Moreover, there is need to take necessary measures aimed at increasing CSDs consumption in the nations where the Coke and Pepsi products are already being sold. There can be replication of the marketing campaigns which led to great success of these companies in the domestic market in the new markets which have not been affected by the increasing health concerns that have contributed to the disruption of the U. S market. A marketing campaign which is tailored to the people of such regions as Africa, Asia and the Middle East which puts focus on the CSD products like ‘ lifestyle’ enrichment could lead to an increase in the international CSD consumption.

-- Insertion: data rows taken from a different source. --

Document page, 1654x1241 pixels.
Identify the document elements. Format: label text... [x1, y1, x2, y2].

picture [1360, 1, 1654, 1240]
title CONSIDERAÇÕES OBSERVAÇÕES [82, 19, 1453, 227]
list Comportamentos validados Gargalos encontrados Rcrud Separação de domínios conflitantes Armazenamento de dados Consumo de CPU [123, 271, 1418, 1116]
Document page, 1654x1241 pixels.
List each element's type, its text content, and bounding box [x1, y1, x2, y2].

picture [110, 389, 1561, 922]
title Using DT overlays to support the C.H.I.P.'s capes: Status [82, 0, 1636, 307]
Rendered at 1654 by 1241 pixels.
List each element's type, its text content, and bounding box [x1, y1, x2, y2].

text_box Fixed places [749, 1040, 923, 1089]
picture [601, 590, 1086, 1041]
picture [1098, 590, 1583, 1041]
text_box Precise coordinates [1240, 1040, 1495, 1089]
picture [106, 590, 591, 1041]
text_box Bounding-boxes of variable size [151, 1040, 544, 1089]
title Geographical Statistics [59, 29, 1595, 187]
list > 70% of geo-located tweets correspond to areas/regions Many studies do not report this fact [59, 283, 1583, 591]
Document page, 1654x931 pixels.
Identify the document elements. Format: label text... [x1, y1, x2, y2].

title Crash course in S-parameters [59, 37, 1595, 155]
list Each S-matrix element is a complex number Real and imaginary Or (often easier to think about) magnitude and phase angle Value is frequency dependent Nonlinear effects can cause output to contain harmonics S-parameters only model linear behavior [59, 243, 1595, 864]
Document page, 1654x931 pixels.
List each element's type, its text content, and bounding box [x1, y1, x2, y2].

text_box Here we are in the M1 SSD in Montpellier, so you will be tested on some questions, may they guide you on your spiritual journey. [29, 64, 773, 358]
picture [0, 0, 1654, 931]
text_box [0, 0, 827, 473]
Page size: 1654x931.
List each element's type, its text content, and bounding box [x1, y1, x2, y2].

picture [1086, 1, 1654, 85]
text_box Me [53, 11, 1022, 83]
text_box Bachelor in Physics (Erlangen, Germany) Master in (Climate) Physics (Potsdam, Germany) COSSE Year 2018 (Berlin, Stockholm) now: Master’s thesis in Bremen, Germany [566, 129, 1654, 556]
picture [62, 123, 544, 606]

This will serve to make up for the decrease in the domestic consumption of these products.
In addressing the issue of how to compete in the growing non-CSD category which is corresponding to the flattening of CSDs, it is important to point out that both Coke and Pepsi have to go on introducing non-CSD products and make a shift to make sure the focus of their marketing campaigns is put on their companies as being producers of beverages and not as the carbonated products manufacturers. These companies are able to do this since they have been known for a long time as innovators. The spirit of innovation enabled these companies to gain profitability and maintained it in spite of the fact that there were shifts in the preferences of the consumers to diet CSDs and non-colas in the course of the 1960s (Yoffie and Kim 6). These two companies are already known as being leaders in the production of the big non-CSD brands such Dasani, Gatorade and Aquafina among others (Yoffie and Kim 10). Both Coke and Pepsi have been engaging in acquiring other firms as a way of diversifying in the non-CSD market. The companies have to continue engaging in acquiring the potential competitors before they turn out to be actual threats.
In conclusion, in spite of the fact that the CDSs domestic demand in the United States is flattening and there is an increase in the popularity for non-CSDs; there will be sustainable profitability and growth for both Coke and Pepsi if these companies will put their focus on the global markets and expand them. This will also be realized through continual development of new products that will be designed to meet the consumer needs and to be in line with the current trends. These companies are in a position to implement these measures effectively because of the power to innovate that they have shown in the entire period they have been in operation and also because they are established firms in this industry.
Rosie, Mestel. “ Soft drinks, Soda, Pop: Whatever you call them: these sugar drinks are getting nutritional heat”. The Evansville Courier, 26 September 2005, p. 1.
Yoffie, David and Kim, Renee. “ Cola wars continue: Coke and Pepsi in 2010”. Harvard Business School, 26 May 2011.